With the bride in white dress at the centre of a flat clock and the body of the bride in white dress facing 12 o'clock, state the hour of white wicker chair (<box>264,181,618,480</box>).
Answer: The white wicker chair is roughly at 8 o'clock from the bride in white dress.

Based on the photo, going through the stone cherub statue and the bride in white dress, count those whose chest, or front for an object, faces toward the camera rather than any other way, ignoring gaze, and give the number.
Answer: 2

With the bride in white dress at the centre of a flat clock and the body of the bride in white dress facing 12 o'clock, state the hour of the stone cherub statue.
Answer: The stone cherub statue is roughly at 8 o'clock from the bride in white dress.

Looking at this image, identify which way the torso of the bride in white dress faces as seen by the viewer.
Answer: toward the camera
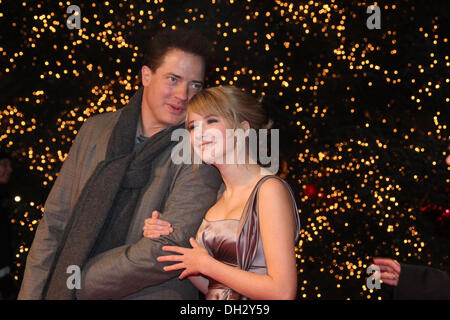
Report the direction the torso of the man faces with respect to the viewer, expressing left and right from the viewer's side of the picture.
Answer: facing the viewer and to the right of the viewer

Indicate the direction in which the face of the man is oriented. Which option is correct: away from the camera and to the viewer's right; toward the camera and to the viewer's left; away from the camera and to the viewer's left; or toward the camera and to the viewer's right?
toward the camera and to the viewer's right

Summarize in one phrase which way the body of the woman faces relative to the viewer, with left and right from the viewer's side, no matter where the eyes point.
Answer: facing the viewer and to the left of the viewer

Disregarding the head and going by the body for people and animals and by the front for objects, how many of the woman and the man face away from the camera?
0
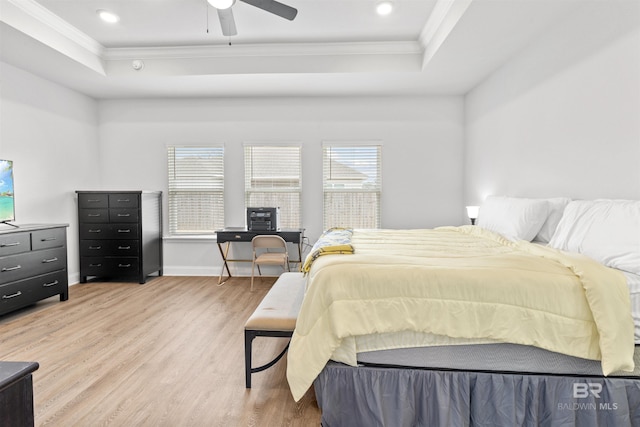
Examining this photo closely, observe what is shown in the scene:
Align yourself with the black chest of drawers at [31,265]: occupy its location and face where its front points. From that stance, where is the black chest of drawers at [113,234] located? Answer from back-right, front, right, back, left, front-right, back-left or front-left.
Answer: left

※ ※ ※

# [Consigne]
Recopiez à l'identique l'ensemble des enregistrements ci-dessus, en omettant les images.

# [Corrigé]
With the bride in white dress at the centre of a flat clock and the body of the bride in white dress facing 12 o'clock, state the hour of white wicker chair (<box>264,181,618,480</box>).
Answer: The white wicker chair is roughly at 8 o'clock from the bride in white dress.

Based on the photo, going through the stone cherub statue and the bride in white dress, count those whose chest, or front for an object, faces toward the camera rather than any other way, ignoring gaze, and give the number.
Answer: 2

With the bride in white dress at the centre of a flat clock and the body of the bride in white dress facing 12 o'clock, state the hour of the stone cherub statue.
Answer: The stone cherub statue is roughly at 8 o'clock from the bride in white dress.

Looking at this image, identify which way the torso of the bride in white dress faces as seen by the viewer.
Answer: toward the camera
Report the direction the torso of the man faces with respect to the viewer, expressing left and right from the viewer's side of the picture.
Answer: facing the viewer and to the right of the viewer

Indicate the direction in which the face of the man is oriented. Which option is correct: away from the camera and to the viewer's right; toward the camera and to the viewer's left; away from the camera and to the viewer's left; or toward the camera and to the viewer's right?
toward the camera and to the viewer's right

Summarize in one phrase which way the body of the woman faces relative to the viewer, with left and right from the viewer's side, no matter where the eyes point.
Answer: facing the viewer and to the left of the viewer

Disregarding the head and going by the body for people and animals and by the front for objects, how many of the woman and the man face away from the camera?
0
Examining this photo closely, observe what is shown in the scene:
Align yourself with the black chest of drawers at [31,265]: occupy its location and face where its front points. From that stance, where is the black chest of drawers at [113,234] located? Answer from back-right, front, right, back, left, front-right, back-left or front-left.
Answer: left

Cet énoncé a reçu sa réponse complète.